Numa delas vejo Cristiana Moura, a escritora aqui do Crônica. Ela tirou o final de semana, deixou Fortaleza, veio aqui para o lançamento do folha, depois aproveitou para conhecer as belezas de Taubatexas. 

E a primeira foto que vejo foi tirada no Museu Mazzaropi. Vejam, lá no museu, há um cartaz muito interessante que traz os seguintes dizeres: 

NO MUNICIPAL. Dois grandes artistas em dois retumbantes espetáculos. Quinta-feira, 18 de março, MAZZAROPI, o incomparável artista da Alegria numa das mais belas noitadas da arte. VALDEMAR, o vaqueiro da harmônica, em esplêndido número (...). Sexta-feira, 19 de março, o mais popular e o mais famoso cantor brasileiro VICENTE CELESTINO, o famoso tenor cantando, dentre outras: O ébrio, Porta aberta, Coração materno, Minha Gioconda. Arte! Emoção! Beleza! 

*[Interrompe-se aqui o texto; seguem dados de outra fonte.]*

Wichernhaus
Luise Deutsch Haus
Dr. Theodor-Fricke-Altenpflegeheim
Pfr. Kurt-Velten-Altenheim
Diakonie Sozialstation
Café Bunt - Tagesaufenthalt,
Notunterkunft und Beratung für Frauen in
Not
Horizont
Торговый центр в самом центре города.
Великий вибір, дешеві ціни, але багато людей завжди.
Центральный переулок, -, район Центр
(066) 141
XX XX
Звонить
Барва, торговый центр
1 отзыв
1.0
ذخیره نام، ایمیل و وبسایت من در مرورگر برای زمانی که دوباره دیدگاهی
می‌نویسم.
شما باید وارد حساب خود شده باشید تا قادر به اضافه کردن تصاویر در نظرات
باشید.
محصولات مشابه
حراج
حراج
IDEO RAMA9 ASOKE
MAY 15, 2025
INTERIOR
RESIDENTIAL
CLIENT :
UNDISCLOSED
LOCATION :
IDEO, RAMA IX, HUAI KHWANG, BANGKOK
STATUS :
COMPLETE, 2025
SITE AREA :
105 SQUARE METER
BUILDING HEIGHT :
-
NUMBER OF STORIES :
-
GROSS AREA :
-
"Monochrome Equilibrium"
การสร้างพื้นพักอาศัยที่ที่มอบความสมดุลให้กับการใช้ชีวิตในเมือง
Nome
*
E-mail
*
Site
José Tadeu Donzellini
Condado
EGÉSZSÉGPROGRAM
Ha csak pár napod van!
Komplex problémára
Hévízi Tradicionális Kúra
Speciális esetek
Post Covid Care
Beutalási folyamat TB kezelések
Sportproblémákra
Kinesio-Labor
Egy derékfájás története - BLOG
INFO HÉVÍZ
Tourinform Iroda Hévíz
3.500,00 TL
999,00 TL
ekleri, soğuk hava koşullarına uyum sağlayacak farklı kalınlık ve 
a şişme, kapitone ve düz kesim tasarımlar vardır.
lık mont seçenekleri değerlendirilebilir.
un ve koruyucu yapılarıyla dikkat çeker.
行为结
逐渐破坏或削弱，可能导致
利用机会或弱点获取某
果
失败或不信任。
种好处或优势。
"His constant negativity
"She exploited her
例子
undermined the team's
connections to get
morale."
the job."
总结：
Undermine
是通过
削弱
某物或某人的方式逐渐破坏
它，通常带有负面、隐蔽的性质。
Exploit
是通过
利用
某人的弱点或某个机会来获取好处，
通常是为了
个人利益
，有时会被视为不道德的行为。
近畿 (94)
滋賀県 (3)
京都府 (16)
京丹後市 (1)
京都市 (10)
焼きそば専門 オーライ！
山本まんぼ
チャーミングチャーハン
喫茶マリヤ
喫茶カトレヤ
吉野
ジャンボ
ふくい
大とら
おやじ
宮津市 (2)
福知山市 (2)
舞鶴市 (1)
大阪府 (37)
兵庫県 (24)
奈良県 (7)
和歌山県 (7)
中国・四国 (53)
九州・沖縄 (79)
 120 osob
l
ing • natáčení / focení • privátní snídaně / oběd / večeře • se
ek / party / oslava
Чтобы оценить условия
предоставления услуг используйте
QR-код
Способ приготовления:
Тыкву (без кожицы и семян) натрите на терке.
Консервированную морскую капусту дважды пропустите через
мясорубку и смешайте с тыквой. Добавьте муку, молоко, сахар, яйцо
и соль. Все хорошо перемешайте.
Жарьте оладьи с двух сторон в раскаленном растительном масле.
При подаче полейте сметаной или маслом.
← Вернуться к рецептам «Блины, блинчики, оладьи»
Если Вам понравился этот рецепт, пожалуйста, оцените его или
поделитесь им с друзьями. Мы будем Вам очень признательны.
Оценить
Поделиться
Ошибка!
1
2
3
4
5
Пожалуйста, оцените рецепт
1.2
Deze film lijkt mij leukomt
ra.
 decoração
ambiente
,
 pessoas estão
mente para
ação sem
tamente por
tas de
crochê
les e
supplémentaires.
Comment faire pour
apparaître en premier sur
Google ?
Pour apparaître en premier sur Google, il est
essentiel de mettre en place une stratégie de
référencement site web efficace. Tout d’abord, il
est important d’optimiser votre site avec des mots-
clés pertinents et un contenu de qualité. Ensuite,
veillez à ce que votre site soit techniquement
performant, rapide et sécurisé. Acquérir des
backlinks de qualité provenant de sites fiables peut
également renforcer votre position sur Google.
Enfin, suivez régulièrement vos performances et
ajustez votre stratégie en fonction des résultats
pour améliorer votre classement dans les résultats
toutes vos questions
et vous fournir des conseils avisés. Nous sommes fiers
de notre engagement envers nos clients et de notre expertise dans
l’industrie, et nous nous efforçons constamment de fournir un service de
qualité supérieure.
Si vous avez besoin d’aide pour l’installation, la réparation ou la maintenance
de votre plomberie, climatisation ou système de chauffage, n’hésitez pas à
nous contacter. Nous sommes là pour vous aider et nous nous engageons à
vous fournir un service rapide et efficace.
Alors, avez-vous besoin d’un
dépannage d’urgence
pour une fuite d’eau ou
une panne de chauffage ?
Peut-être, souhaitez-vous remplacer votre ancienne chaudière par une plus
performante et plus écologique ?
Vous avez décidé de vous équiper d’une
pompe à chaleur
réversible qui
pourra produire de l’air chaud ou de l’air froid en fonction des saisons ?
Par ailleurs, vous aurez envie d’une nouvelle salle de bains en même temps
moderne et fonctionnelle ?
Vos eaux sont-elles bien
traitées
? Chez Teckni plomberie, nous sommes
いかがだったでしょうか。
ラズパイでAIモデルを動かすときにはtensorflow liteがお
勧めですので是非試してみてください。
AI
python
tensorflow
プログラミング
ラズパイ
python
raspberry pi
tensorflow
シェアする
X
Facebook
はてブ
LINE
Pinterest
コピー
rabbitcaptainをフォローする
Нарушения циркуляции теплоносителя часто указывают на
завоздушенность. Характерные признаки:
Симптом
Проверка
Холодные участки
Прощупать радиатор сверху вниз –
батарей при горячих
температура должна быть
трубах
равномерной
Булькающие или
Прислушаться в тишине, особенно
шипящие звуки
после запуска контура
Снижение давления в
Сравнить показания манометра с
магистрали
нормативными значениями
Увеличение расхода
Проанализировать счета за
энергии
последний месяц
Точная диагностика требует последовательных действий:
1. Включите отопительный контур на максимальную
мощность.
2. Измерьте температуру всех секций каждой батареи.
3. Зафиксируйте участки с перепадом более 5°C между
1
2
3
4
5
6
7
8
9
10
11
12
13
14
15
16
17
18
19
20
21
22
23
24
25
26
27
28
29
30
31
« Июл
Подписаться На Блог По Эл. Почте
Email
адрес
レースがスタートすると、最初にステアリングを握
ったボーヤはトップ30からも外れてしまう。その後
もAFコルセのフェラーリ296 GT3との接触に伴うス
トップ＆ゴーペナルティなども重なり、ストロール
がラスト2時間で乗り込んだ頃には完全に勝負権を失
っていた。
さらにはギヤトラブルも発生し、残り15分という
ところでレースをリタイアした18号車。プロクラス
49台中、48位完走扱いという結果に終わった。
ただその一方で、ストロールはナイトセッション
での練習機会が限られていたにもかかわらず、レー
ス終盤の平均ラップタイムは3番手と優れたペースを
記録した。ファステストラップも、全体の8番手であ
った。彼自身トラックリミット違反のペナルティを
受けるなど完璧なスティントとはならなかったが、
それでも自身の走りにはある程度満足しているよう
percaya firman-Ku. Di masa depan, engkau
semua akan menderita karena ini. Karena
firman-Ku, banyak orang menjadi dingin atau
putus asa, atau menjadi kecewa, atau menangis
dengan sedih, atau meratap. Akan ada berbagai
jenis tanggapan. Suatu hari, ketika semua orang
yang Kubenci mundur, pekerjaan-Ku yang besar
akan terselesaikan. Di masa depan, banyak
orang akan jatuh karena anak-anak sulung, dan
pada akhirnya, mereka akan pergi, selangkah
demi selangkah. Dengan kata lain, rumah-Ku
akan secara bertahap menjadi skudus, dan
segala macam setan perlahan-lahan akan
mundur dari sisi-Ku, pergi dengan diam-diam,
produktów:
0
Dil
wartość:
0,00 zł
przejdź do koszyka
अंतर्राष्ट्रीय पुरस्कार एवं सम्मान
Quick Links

Registrei no meu celular/máquina fotográfica, porque adoro essas coisas; sinto-me lá atrás (1936? Não anotei o ano, mas deve ser algo próximo disso), lendo o cartaz que lembra (pelo menos a mim) os programas de quermesses da Santa Teresinha, e assanhado para comprar o meu ingresso. Não comprei, mas Cristiana comprou um dos filmes do Mazzaropi, para dar de presente ao pai. 

Numa outra foto estamos no Sítio do Pica-pau Amarelo. Quem vem para Taubaté e não conhece o Sítio? Ah, amigo, é o mesmo que..., bom, você sabe. São quadros dispostos numa parede marrom, pintados por Monteiro Lobato, e um comentário em letras brancas atribuído a ele sobre a estética até então desconhecida: 

No fundo não sou literato, sou pintor. Nasci pintor, mas como nunca peguei nos pincéis a sério, arranjei, sem nenhuma premeditação, este derivativo de literatura, e nada mais tenho feito senão pintar com palavras. 

Melhor que seus quadros, suas palavras tocam fundo, pela profundidade, pelo encaixe, pela luz. Há cadeiras de madeira, um baú, coisas velhas, memória cultural. 

Por falar em Lobato, coincidência à parte, estive no final do ano na Biblioteca Monteiro Lobato, na General Jardim, em Sampa, num evento da editora. Foi um sábado lindíssimo, havia uma feirinha na rua da biblioteca com artesanato, comidas, doces, roupas. Ao lado da biblioteca, um evento para crianças, com palhaços, algodão-doce, pipoca, teatro, tudo de graça. E na biblioteca, nós, os escritores, acompanhados apenas de nossos livros, e de outros livros. 

Na foto, vejo a máscara mortuária de Lobato, protegida por uma caixa de vidro, que está exposta na biblioteca. E também outra coisa interessantíssima que pesquei num artigo do Antonio Silvio Lefèvre, pro Chumbo Gordo. 

É que não havia estátua ou busto de Lobato em lugar nenhum. E aí, Artur Neves, em pleno velório do escritor, incomodado com o fato, mandou chamar o Brecheret, que já era um famoso escultor brasileiro. Ali, com destreza e rapidez para não incomodar a família, ele aplicou uma massa no rosto do falecido e tirou dele um molde, que alguns dias depois se transformou num busto ou máscara mortuária em bronze, a primeira escultura de Monteiro Lobato, criada no dia de sua morte. 

Que delícia são esses registros. 

A foto faz isso: a gente viaja (ah, e as crônicas também).

Comentários

branco disse…
voltou em estilo , prosa e poesia. alegre regresso ao mundo real*!!!!

*tenho cá comigo que o mundo real é aquele no qual estamos realizados, sinto-me realizado escrevendo, penso que você também é assim. outras coisas como, o trabalho, preocupações rotineiras são apenas irrealidades que projetamos para nosso ganha pão e que permitimos a entrada em nosso mundo como inspiração.
Zoraya Cesar disse…
O cronista das pequeninas coisas, grandioso, como sempre!